:: Task inputs ::
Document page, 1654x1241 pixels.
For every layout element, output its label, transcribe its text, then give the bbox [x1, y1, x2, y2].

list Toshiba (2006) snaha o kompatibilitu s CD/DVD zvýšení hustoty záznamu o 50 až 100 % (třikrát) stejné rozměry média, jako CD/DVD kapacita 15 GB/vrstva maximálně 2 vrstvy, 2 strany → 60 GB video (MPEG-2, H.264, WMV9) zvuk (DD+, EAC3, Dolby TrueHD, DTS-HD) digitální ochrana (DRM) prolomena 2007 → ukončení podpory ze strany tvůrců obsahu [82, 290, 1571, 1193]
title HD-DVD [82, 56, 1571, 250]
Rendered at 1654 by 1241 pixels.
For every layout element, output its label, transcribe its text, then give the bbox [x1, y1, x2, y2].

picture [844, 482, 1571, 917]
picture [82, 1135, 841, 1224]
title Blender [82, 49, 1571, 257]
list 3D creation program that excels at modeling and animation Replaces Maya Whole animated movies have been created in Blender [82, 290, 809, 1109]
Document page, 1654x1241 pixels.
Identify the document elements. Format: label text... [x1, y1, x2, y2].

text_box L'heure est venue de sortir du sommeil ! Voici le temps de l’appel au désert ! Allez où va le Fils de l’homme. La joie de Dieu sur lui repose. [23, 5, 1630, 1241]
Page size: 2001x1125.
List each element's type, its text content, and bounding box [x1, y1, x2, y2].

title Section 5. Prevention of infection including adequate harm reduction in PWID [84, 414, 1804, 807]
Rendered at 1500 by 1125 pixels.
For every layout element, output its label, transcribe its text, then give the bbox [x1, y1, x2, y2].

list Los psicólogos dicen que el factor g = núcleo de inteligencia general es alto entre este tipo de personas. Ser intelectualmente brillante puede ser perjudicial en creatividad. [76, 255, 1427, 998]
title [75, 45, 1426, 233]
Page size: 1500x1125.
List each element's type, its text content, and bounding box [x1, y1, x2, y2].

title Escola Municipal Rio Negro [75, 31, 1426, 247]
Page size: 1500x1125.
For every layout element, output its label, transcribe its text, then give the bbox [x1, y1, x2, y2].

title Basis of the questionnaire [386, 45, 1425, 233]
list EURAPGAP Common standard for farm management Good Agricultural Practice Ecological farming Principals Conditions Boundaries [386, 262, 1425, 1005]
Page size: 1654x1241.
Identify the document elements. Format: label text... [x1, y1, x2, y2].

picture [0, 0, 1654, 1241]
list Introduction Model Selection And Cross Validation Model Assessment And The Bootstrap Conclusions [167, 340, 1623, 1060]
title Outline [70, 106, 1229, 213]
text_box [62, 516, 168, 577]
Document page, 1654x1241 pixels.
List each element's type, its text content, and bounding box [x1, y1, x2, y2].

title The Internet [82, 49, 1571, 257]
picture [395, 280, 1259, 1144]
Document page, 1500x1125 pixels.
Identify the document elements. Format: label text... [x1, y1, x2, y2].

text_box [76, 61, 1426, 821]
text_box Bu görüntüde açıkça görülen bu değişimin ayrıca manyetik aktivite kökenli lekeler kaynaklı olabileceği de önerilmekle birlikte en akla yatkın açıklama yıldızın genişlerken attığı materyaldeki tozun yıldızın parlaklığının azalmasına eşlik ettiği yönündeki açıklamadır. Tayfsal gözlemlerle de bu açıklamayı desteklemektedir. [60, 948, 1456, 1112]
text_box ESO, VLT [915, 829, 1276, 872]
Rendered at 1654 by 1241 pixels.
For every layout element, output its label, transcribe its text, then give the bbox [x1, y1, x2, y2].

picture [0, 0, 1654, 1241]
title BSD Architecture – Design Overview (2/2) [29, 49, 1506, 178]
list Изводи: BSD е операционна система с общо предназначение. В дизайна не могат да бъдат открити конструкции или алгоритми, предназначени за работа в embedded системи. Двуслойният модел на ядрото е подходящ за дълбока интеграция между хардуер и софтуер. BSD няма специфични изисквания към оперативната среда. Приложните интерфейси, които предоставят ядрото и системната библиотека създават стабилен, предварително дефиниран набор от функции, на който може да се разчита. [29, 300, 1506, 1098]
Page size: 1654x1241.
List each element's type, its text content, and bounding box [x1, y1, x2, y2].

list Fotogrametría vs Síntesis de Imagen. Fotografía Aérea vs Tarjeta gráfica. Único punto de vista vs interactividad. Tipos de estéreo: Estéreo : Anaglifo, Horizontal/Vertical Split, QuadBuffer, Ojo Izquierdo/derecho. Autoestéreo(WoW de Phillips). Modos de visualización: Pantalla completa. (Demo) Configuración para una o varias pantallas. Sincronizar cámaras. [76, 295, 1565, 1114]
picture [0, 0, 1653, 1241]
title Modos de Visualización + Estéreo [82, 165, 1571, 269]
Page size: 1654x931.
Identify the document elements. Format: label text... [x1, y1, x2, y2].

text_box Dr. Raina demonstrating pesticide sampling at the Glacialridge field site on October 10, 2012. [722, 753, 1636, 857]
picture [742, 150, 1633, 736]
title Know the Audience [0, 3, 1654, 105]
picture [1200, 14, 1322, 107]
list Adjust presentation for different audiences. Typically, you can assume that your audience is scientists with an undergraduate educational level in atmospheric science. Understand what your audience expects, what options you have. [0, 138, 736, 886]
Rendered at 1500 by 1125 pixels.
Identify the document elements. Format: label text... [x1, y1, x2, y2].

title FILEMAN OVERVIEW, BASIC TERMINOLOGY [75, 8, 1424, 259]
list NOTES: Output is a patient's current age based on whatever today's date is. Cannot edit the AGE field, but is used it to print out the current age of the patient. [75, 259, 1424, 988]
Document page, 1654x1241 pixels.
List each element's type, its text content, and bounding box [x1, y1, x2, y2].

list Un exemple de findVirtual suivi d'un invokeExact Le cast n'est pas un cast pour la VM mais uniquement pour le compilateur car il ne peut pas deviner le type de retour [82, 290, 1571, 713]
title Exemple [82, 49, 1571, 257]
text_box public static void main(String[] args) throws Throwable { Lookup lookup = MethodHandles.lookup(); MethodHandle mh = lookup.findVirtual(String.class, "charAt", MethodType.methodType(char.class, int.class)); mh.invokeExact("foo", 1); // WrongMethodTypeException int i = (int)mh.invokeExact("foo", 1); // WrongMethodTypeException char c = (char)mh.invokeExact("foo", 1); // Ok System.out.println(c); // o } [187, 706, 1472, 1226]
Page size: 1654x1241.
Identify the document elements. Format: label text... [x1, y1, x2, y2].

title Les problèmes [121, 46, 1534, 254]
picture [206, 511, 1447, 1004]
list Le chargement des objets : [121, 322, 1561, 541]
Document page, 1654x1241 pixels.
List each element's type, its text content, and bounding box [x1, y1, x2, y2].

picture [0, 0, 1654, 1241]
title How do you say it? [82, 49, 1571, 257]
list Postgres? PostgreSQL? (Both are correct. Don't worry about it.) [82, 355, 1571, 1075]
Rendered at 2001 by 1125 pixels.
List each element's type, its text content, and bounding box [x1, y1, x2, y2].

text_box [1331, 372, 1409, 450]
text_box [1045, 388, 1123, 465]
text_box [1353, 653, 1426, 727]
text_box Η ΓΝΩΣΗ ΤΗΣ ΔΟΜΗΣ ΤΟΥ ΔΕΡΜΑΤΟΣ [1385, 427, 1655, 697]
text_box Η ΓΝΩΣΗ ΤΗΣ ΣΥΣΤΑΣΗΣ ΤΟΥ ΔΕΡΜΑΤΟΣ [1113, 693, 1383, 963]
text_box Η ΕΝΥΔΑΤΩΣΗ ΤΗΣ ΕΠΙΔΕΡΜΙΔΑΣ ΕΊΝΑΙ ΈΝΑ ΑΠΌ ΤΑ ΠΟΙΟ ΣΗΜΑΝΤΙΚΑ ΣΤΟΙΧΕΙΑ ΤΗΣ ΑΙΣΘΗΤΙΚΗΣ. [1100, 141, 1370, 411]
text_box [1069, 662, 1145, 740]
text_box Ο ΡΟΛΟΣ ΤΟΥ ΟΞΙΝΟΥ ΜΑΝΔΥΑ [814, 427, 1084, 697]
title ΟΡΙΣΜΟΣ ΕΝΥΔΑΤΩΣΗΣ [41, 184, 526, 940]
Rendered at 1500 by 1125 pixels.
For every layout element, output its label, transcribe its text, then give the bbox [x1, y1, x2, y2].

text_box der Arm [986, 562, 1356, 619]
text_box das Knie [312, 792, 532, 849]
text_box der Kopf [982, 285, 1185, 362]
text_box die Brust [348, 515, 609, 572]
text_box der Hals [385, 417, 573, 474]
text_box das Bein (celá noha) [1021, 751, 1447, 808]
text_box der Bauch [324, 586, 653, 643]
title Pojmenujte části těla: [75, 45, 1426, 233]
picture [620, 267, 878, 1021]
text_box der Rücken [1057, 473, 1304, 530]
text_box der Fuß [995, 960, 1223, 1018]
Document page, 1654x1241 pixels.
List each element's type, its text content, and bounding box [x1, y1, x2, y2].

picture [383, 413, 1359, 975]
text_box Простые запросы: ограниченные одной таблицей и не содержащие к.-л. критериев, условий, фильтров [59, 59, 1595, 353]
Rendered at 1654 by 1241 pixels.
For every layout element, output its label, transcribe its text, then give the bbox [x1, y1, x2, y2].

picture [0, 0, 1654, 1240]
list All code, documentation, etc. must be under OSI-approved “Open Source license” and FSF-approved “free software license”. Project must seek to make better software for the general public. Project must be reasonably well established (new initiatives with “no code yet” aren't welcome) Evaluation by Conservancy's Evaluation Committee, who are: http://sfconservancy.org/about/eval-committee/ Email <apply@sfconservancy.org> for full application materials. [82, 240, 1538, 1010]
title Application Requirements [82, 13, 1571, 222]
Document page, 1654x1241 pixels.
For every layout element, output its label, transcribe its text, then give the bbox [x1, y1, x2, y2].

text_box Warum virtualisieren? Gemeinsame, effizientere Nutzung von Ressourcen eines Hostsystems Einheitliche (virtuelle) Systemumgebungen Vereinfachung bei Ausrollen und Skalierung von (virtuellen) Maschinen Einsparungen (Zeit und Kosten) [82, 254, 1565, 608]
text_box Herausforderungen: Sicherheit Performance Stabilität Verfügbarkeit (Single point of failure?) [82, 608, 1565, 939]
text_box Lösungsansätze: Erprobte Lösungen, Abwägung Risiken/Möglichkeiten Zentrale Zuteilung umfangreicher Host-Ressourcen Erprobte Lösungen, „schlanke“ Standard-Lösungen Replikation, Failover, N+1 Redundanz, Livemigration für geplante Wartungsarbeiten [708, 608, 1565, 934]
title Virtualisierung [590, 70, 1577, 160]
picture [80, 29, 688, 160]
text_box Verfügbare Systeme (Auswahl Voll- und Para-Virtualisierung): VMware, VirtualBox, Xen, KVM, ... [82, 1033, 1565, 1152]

:: Challenge ::
Return verbatim every line of the items from the first line through the line containing "title Section 5.", both ends inclusive.

:: Output below ::
Document page, 1654x1241 pixels.
For every layout element, output its label, transcribe its text, then give the bbox [x1, y1, x2, y2].

list Toshiba (2006) snaha o kompatibilitu s CD/DVD zvýšení hustoty záznamu o 50 až 100 % (třikrát) stejné rozměry média, jako CD/DVD kapacita 15 GB/vrstva maximálně 2 vrstvy, 2 strany → 60 GB video (MPEG-2, H.264, WMV9) zvuk (DD+, EAC3, Dolby TrueHD, DTS-HD) digitální ochrana (DRM) prolomena 2007 → ukončení podpory ze strany tvůrců obsahu [82, 290, 1571, 1193]
title HD-DVD [82, 56, 1571, 250]
Rendered at 1654 by 1241 pixels.
For every layout element, output its label, transcribe its text, then give the bbox [x1, y1, x2, y2].

picture [844, 482, 1571, 917]
picture [82, 1135, 841, 1224]
title Blender [82, 49, 1571, 257]
list 3D creation program that excels at modeling and animation Replaces Maya Whole animated movies have been created in Blender [82, 290, 809, 1109]
Document page, 1654x1241 pixels.
Identify the document elements. Format: label text... [x1, y1, x2, y2].

text_box L'heure est venue de sortir du sommeil ! Voici le temps de l’appel au désert ! Allez où va le Fils de l’homme. La joie de Dieu sur lui repose. [23, 5, 1630, 1241]
Page size: 2001x1125.
List each element's type, its text content, and bounding box [x1, y1, x2, y2].

title Section 5. Prevention of infection including adequate harm reduction in PWID [84, 414, 1804, 807]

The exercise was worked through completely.